W gazeta.pl przyczynek do tego, jak się z budżetu wydaje pieniądze. Andrzej Kublik relacjonuje rewelacyjne wyniki sprzedaży aut z kratką w pierwszym kwartale br. Po czym liczy: „Według danych firmy Samar średnia cena brutto nowego auta sprzedanego w Polsce w pierwszym kwartale tego roku wyniosła 117,9 tys. zł. Odliczenia VAT od ceny aut z homologacją ciężarową wyniosły więc prawie 470 mln zł. A korzystając z prawa do pełnego odliczenia VAT, przedsiębiorcy wpłacili do kasy fiskusa o 235 mln zł mniej, niż musieliby uiścić od kwietnia, kiedy mogą odliczyć tylko połowę VAT od ceny auta.

Innymi słowy, przez poślizg w pracach rządu nad zmianą przepisów budżet stracił więcej, niż trzeba na zapowiedziane podwyżki świadczeń na niepełnosprawne dzieci. W tym roku potrzeba na nie 180 mln zł, jak szacował minister pracy Władysław Kosiniak-Kamysz.

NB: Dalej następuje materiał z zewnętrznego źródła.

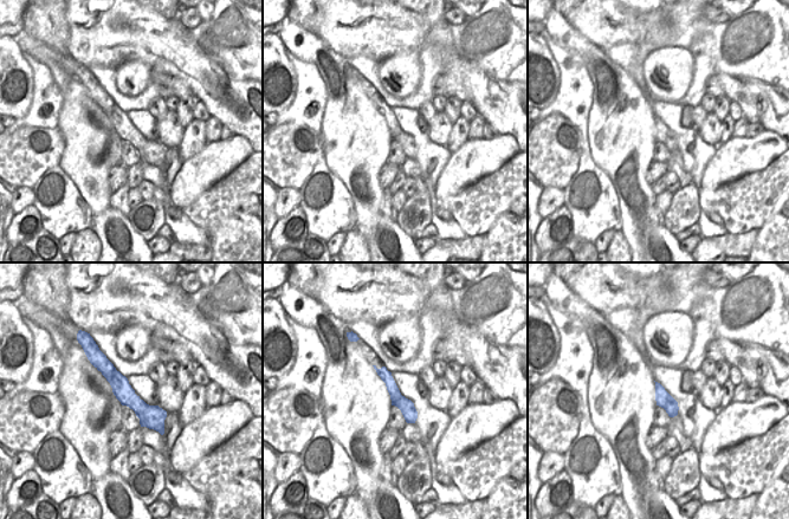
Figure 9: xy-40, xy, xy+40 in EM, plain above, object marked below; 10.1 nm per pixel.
show(em, planes, tint, same)

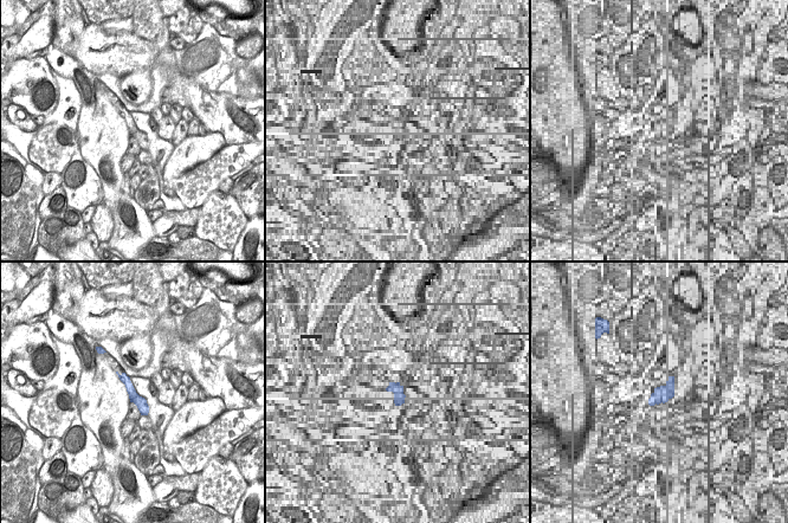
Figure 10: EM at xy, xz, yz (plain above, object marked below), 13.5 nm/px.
cut(figure 8, (643, 95))
border along (137, 394), (129, 398) in figure 10; a second cell is stuck on

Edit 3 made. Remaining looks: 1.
finish(cut at figure 2, cut at figure 6, cut at figure 8, rest unchecked)

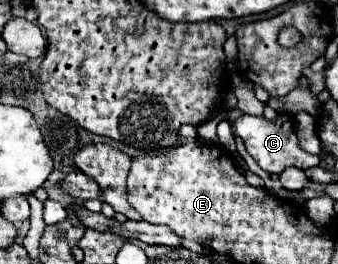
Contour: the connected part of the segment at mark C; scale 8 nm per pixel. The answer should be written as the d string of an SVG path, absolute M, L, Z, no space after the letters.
M241 114L231 122L231 132L233 132L233 136L239 136L243 140L249 156L259 164L261 170L265 170L269 174L281 174L289 166L305 170L305 168L317 166L321 162L319 156L313 156L301 148L299 138L295 134L295 122L289 114L279 114L275 120L265 120L263 116Z

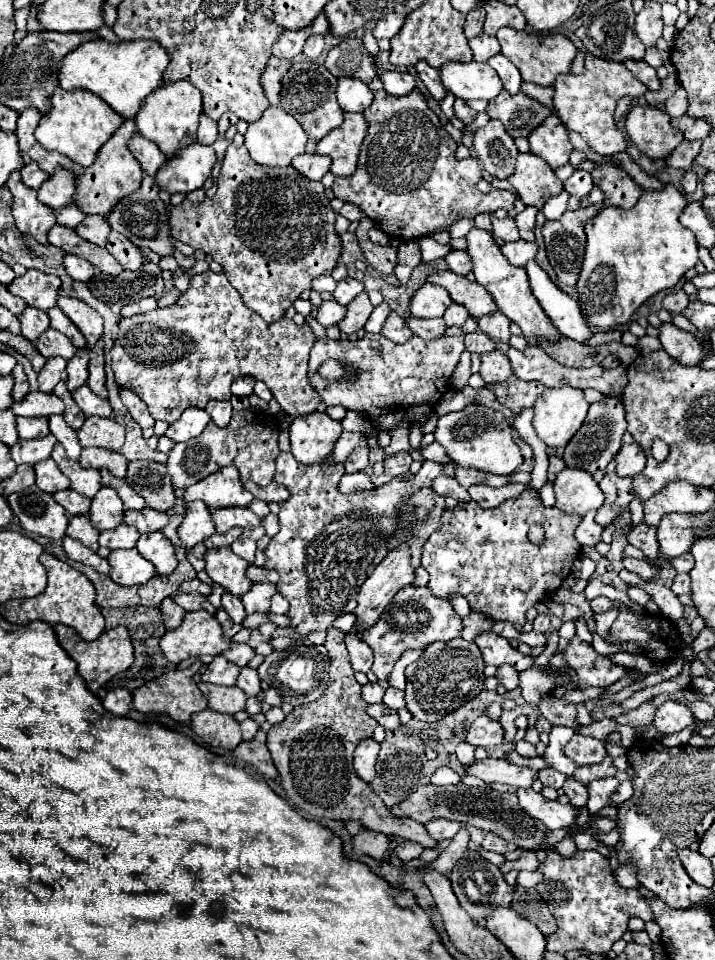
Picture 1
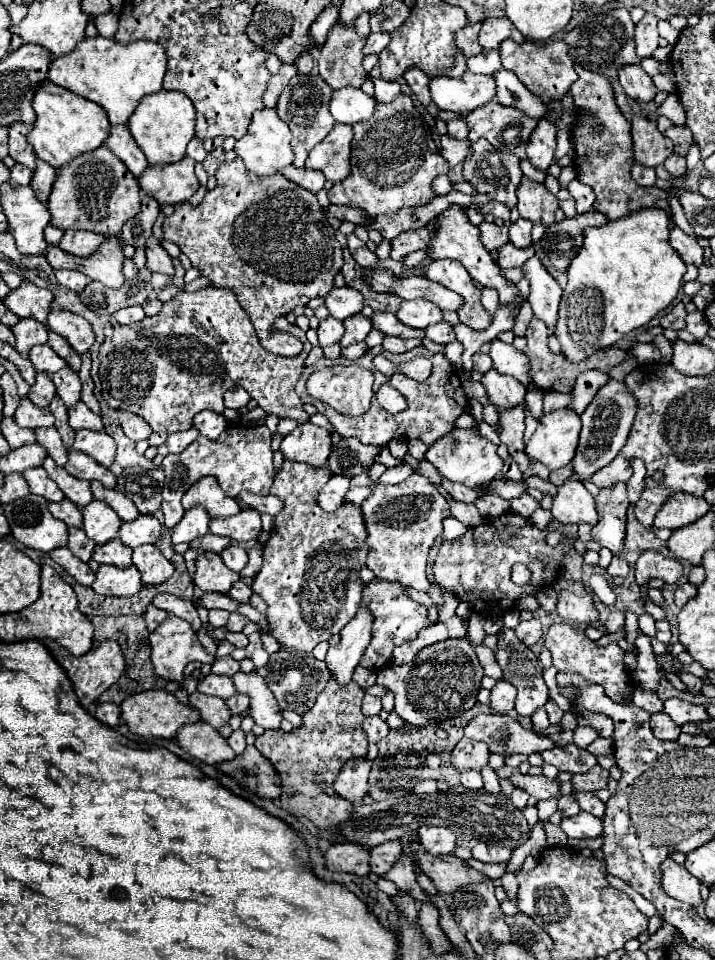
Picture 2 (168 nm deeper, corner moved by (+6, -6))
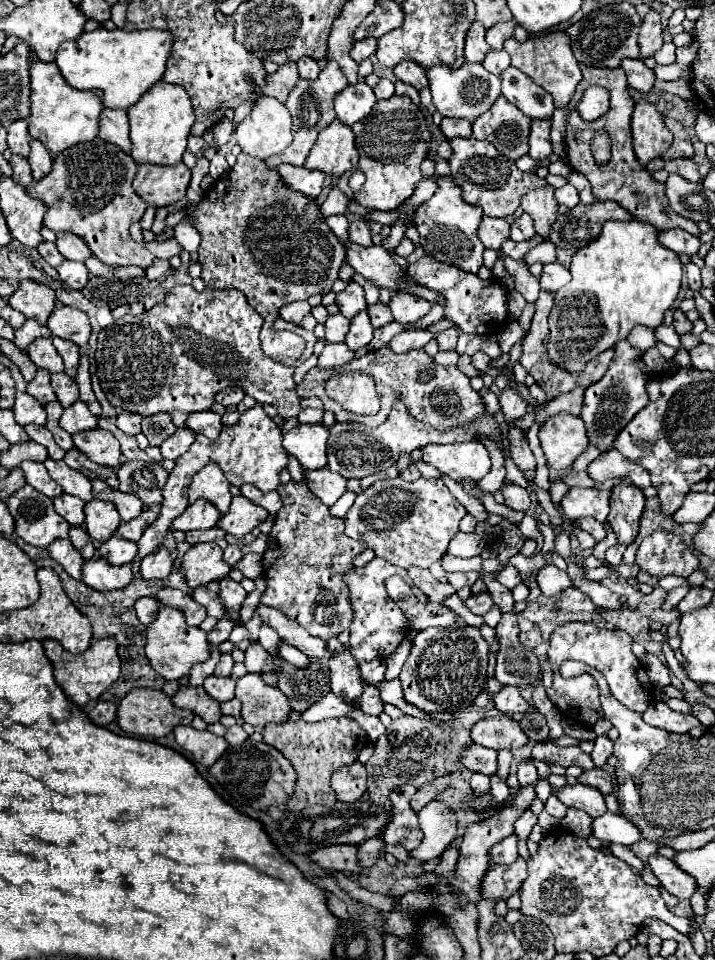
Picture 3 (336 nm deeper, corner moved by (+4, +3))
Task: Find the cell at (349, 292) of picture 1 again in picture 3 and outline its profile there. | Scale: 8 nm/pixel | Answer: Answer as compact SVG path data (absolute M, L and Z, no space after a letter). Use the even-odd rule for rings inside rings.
M350 282L340 294L336 294L336 304L340 308L340 314L346 318L354 318L358 312L366 310L362 286L356 282Z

Z okazji do zaoszczędzenia na podatku skorzystali amatorzy luksusowych limuzyn. Rekordowymi obrotami pochwaliło się Porsche, które w pierwszym kwartale sprzedało w Polsce 203 auta, dwa razy więcej niż przed rokiem. A trzy czwarte aut sprzedanych w tym roku przez Porsche miało homologację ciężarowych, więc ich nabywcy odliczyli od ceny po ponad 100 tys. zł VAT. Huk roboty mieli też sprzedawcy aut innych luksusowych marek”.

Na deser rysunek z JPMorgan. Okazuje się, że prospektywny wskaźnik P/E wynosi aktualnie na giełdzie nowojorskiej 15,2, dokładnie tyle samo, ile wynosił na początku krachu w X 2007 roku. Można jednak z wykresu odczytać, że to znacznie mniej niż w 2000 roku.